Bu kadar ölmüş, yitmiş, iyice eskimiş sözün, yeniden ortaya sürüldüğü, Arapça – Farsça sözlerle soytarılık yapmanın bir şey sayıldığı günümüzde, bunca ecüş bücüş sözle ne demek istendiğini anlamak için sözlüğe bakmayıp da ne yapacaksınız? Bu iktidardan önce, İngilizceyle kafa göz yarmak modaydı. Önce diyeceği sözün İngilizcesini söylerler, ardından açıklamaya geçerlerdi. Şimdi aynı şey Arapçayla yapılıyor. Tek sözcüğünü anlamadığımız bir tamlamayı okuyor bilgiç bilgiç Türkçe düşmanı kişi; ardından dilimize çeviriyor az önce ne dedi ne demedi... Arapça, Nuh Nebi’den kalma sözleri söylemek, dilimizin değil, Arapçanın yazım kurallarıyla yazı yazmak, artık beceri. Büyük adam olmanın kanıtı. Gün geriye gidiş, “Dil devrimi”nden öncesine dönüş günü...

“Efendime söyleyeyim,” ne diyordum?

“Efendi” sözüne takıldım birden. Eskiden ne anlama geliyordu, şimdi efendi ne demek? Günümüzde, bireyin bir efendisi olur mu?
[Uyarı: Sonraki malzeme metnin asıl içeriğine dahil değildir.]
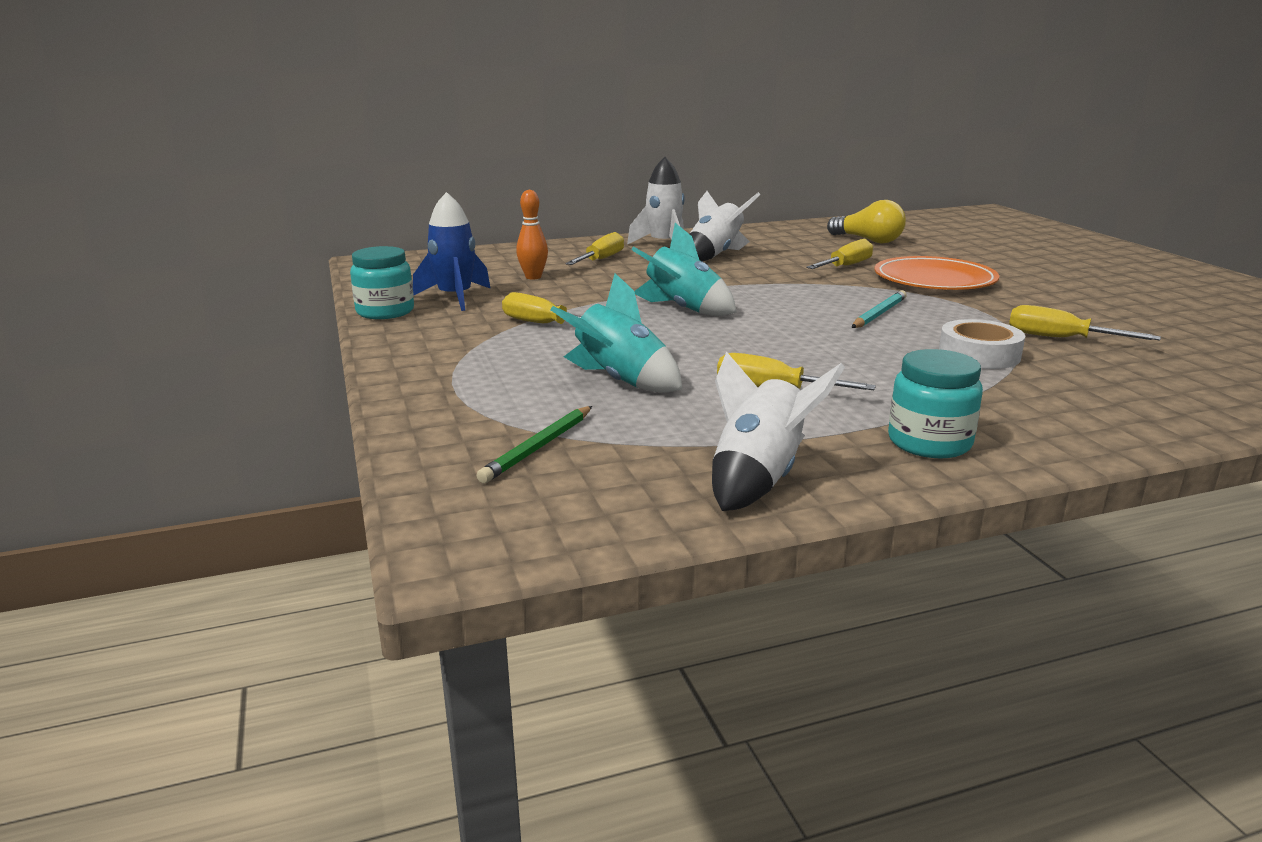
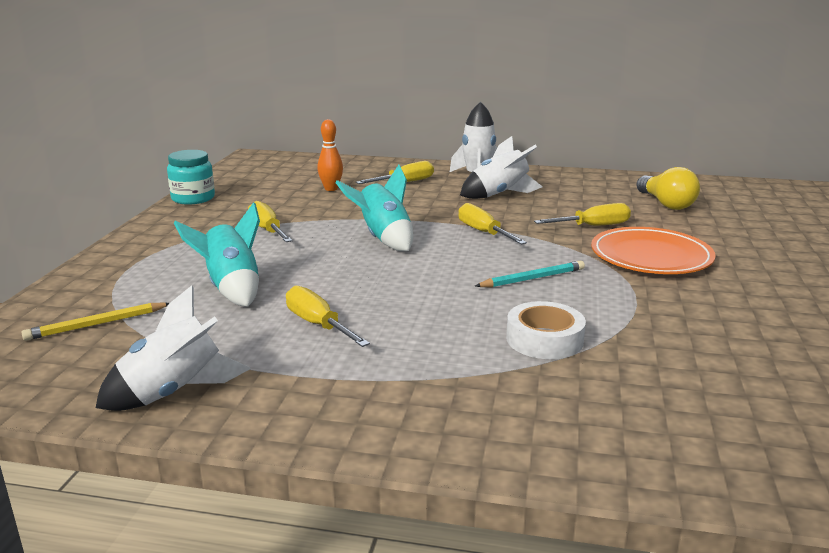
camera: 30 degrees right, 0 degrees up
(455, 297) = (252, 196): blue rocket -> none
(538, 447) = (96, 324): green pencil -> yellow pencil
(929, 442) = (343, 405): turquoise jar -> none
(1061, 338) = (657, 345): yellow screwdriver -> yellow screwdriver (484, 232)

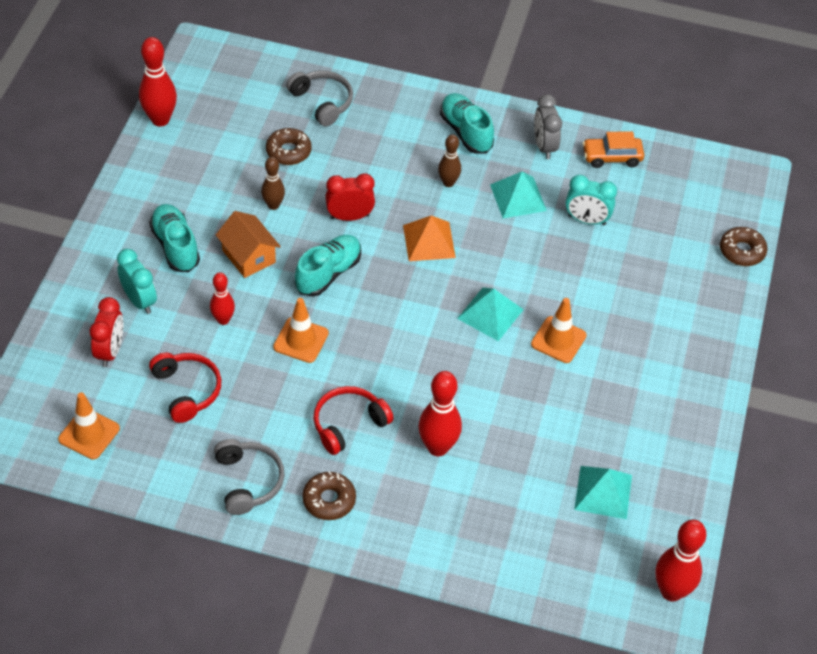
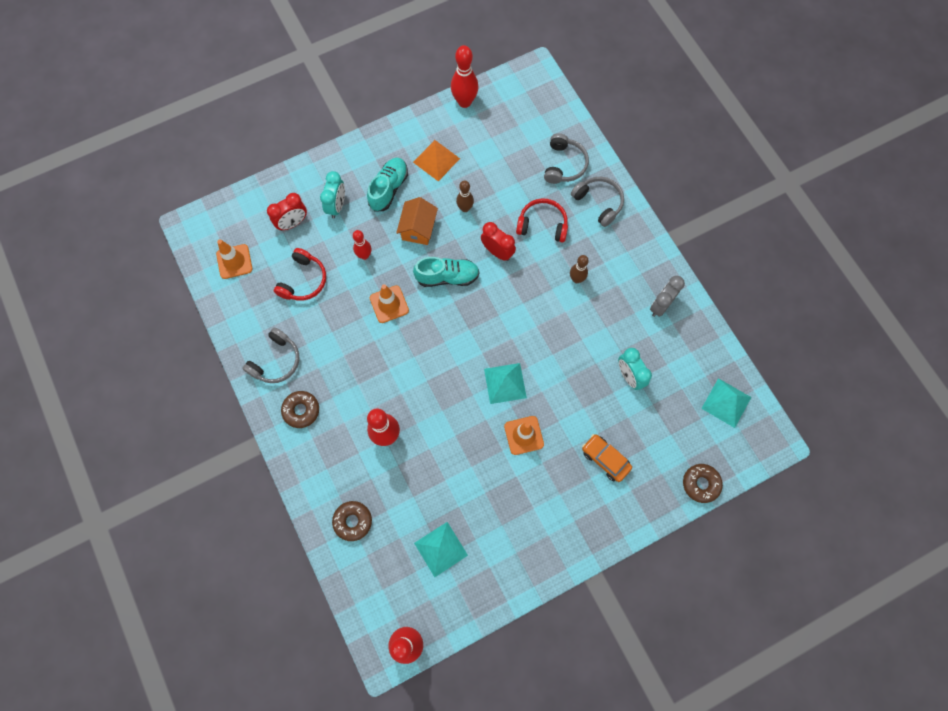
camera: 50 degrees right, 20 degrees up
(288, 151) = (510, 181): brown donut -> brown donut (353, 521)
(348, 424) = (358, 377): red headphones -> red headphones (542, 225)
(392, 109) = (598, 203): none -> grey headphones
(429, 241) = (523, 306): orange pyramid -> orange pyramid (436, 160)
(466, 132) = (625, 255): turquoise shoe -> none
(518, 197) = (606, 324): turquoise pyramid -> turquoise pyramid (726, 402)
(612, 157) = (694, 349): orange car -> orange car (605, 459)

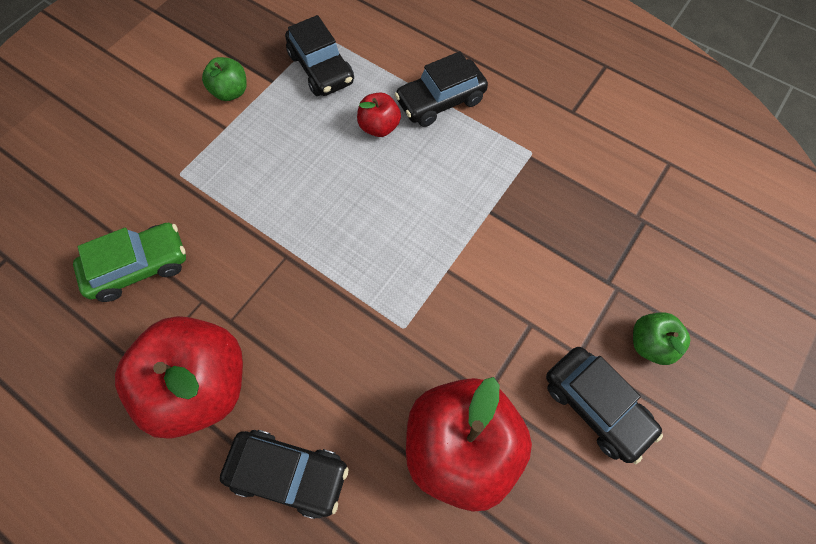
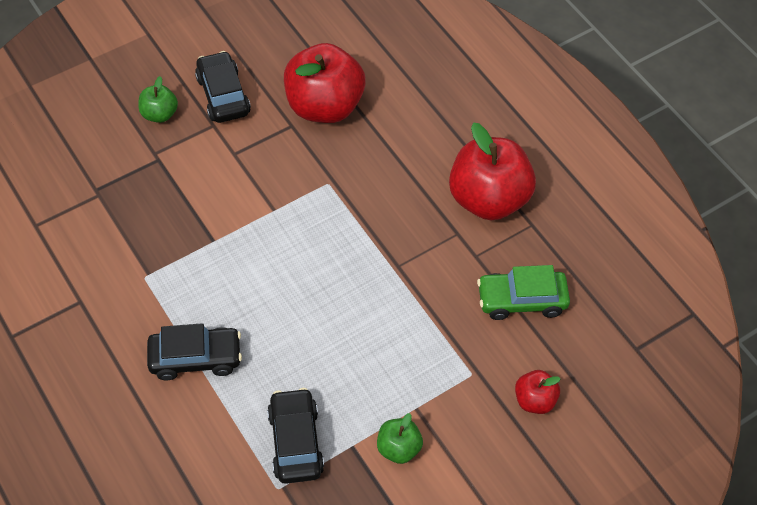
camera: 160 degrees left, 10 degrees down
(289, 472) = (442, 130): black car -> none
(379, 127) = (268, 352): red apple -> red apple (534, 400)

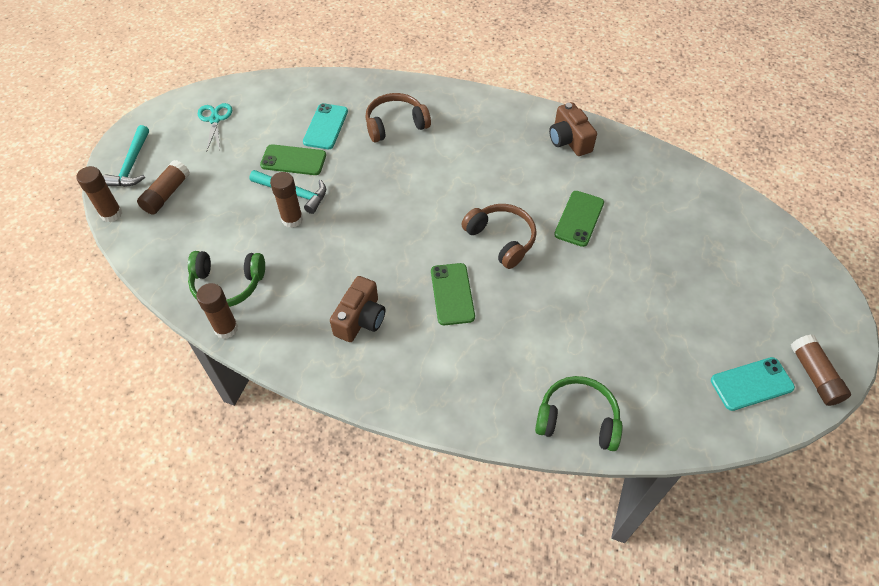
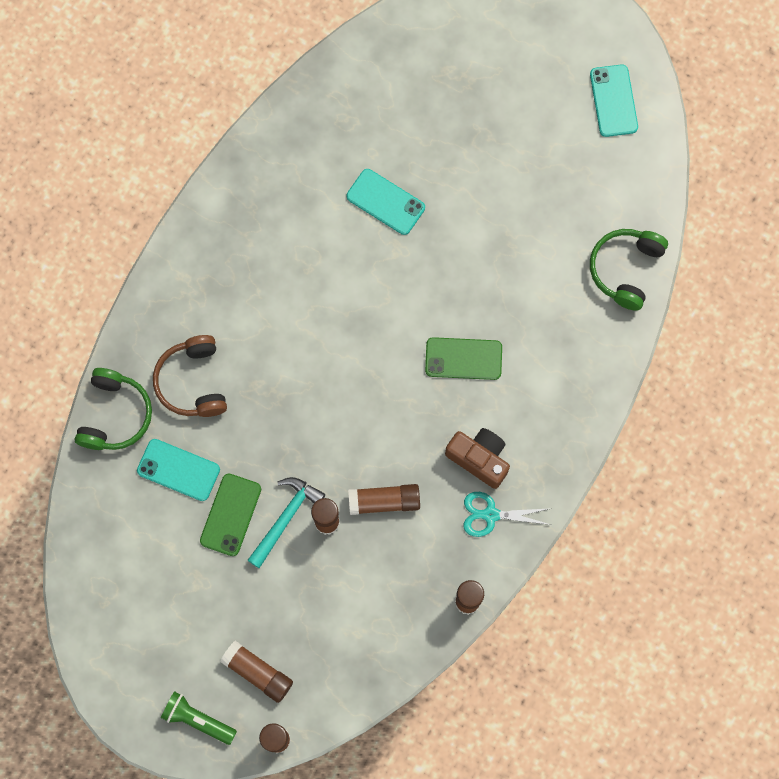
camera: 80 degrees left, 20 degrees up
(132, 165) = (198, 719): turquoise hammer -> green flashlight
(215, 120) = (135, 613): turquoise scissors -> turquoise scissors (491, 515)
(227, 284) = (409, 599): green headphones -> green headphones (115, 415)
(501, 239) = (399, 292): brown headphones -> none
(569, 140) = (263, 180): brown camera -> none
(579, 218) = (385, 202): green phone -> turquoise phone
(814, 375) = (613, 41): brown glue stick -> brown glue stick (384, 501)

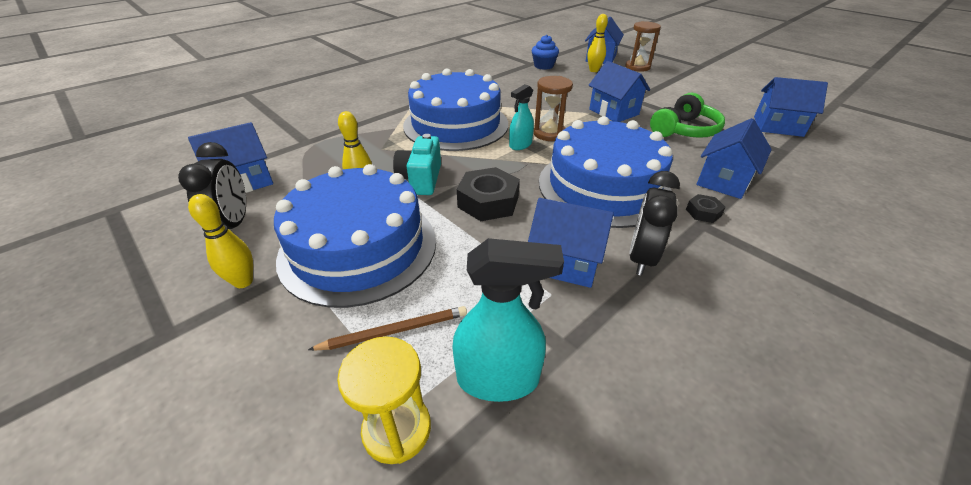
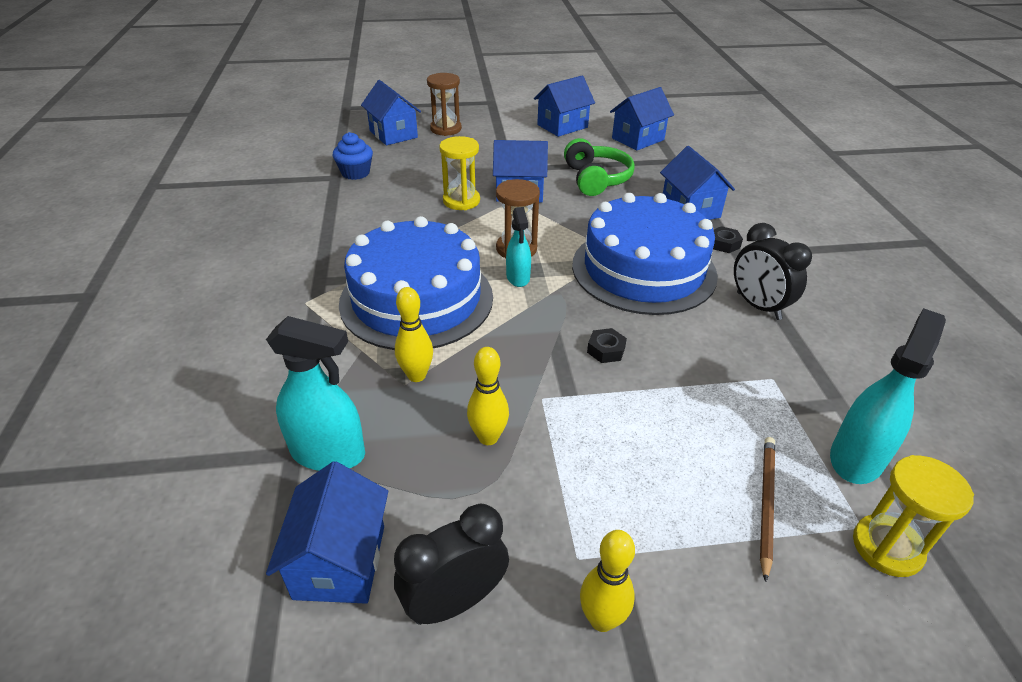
camera: 55 degrees left, 0 degrees up
(234, 224) = (455, 601): black clock -> black clock turned 60 degrees counterclockwise
(312, 150) = (328, 453): none -> turquoise spray bottle
(358, 247) = (610, 484): blue cake -> none
(421, 179) = (515, 379): turquoise camera -> none
(488, 202) = (606, 350): black nut -> black nut, size x0.51
(565, 262) = (737, 349): blue house -> blue house (562, 126)
(569, 100) = (461, 201): none -> yellow hourglass
(593, 70) = (415, 153): yellow bowling pin -> yellow bowling pin (416, 375)

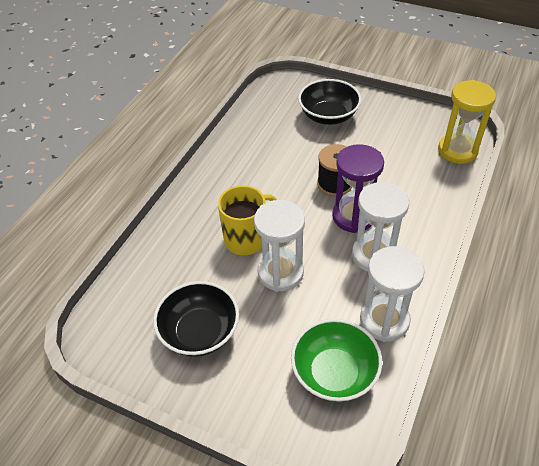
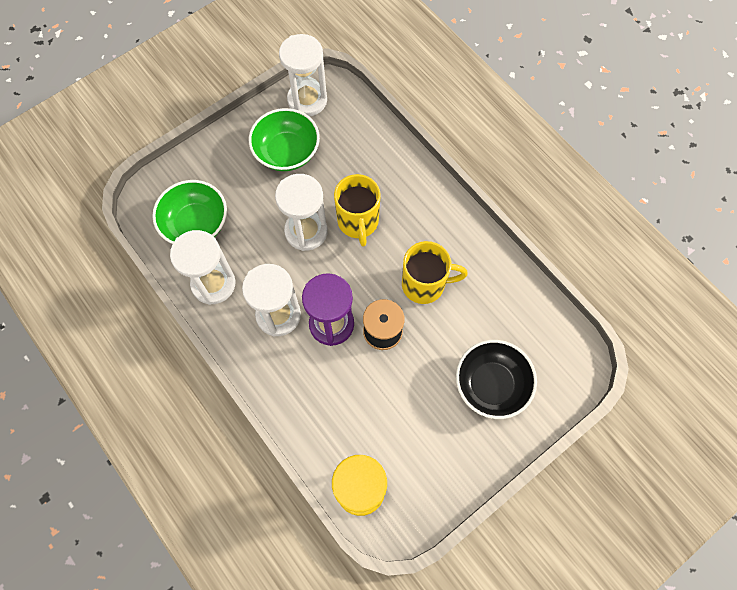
camera: 115 degrees right, 20 degrees up
(122, 345) = (307, 100): none -> white hourglass
(199, 332) = (287, 152): black bowl -> green bowl
(277, 175) = (424, 284): none -> yellow mug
“Efendi efendi” işine gidip gelirken, hangi uğursuza rastladın da başına bunlar geldi? diye soralım mı yabancıya kapılmış, yolunu şaşırmışa. Kötüye, efendiler götürsün seni diye ilenelim mi? Deniz Baykal’ın istifasını açıkladığı toplantıda, yukarlara bakarak, “Pensilvanya’dan gelen mesajı samimi buluyorum” demesi üzerine, Vatan gazetesinde (2010) şunlar yazılmış: “Tabii ki Hoca Efendi’den izinsiz o telefonu açamaz.” Alın bir efendi daha: “Hoca Efendi!” AKP’nin bir zamanlar yere göğe koyamadığı, her nisanda (yenice kaldırıldı) statlarda büyük kalabalıklarla kutlu doğumlar düzenlettiği, bir de Türkçe Olimpiyatları adlı gülünç toplantıların mucidi (bulanı, yaratanı)) ilkokul terk, eski siyasilerin selam göndere göndere bıkmadıkları, meczup (deli) cahil hocaefendileri.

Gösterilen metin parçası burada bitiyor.